P. lucida can hybridise with Poeciliopsis monacha. When a male P. lucida mates with a female P monacha, the offspring are diploid and are all female. If a male P. lucida mates with these females, the offspring are all female but are triploid. The all-female status is maintained by a process known as hybridogenesis. The sperm is incorporated for a single generation and then excluded during the formation of the ovum. The triploid individual reproduces by gynogenesis, a process triggered by the presence of sperm but not involving gametic fusion.

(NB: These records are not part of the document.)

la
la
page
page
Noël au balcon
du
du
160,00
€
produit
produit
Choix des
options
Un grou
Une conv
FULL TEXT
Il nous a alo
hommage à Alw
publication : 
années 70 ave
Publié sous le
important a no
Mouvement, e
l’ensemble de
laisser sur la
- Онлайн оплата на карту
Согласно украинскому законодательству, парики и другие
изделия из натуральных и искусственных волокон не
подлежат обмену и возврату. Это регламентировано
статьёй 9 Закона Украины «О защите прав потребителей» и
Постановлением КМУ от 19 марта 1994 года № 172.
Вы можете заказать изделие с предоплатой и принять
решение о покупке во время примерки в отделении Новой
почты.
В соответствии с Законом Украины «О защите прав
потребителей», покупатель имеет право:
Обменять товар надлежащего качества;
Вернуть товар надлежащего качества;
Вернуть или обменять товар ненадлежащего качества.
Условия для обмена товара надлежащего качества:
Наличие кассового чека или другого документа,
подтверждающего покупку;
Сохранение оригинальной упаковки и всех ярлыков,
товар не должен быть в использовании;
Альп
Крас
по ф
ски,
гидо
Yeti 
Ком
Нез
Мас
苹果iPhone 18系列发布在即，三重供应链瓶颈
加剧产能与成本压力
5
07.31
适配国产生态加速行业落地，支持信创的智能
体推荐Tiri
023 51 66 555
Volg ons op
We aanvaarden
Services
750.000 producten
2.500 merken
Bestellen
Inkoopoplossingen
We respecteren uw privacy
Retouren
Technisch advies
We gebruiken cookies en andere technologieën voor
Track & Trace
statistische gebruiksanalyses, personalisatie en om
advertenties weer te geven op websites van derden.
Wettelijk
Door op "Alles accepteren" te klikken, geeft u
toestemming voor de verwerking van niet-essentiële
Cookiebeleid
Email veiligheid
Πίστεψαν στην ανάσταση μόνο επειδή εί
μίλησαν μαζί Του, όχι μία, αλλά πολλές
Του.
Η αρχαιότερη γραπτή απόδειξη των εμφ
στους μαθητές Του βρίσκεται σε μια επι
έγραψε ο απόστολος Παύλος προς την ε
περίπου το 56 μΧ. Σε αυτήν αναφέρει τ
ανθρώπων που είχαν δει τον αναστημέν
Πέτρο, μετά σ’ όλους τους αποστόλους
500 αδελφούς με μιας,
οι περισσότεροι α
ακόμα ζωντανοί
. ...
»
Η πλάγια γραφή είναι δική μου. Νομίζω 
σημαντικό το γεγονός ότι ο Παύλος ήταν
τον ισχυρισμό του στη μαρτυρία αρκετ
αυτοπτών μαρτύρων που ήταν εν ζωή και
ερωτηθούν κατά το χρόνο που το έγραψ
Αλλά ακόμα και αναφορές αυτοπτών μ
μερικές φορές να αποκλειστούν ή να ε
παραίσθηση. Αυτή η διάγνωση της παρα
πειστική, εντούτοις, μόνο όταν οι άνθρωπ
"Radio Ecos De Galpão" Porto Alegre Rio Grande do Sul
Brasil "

In the desert streams of Northwestern Mexico, several species of Poeciliopsis are found. In the headwaters of the Fuerte River, the Sinaloa River and the Mocorito River the only species is P. monacha. Further downstream, P. lucida is also present and here the two species hybridise. The dominant P. lucida males tend to mate with their own species but those of lower rank tend to mate with P. monacha, and the triploid hybrid is present throughout the lower reaches of these rivers.

P. monacha are highly cannibalistic and the juvenile fishes tend to hide from their mother close to the substrate. P. lucida is the reverse, and the young swim beside their mother. Hybrids between the two species are intermediate between these two behaviours, with the triploid hybrids being more cannibalistic than the diploid hybrids.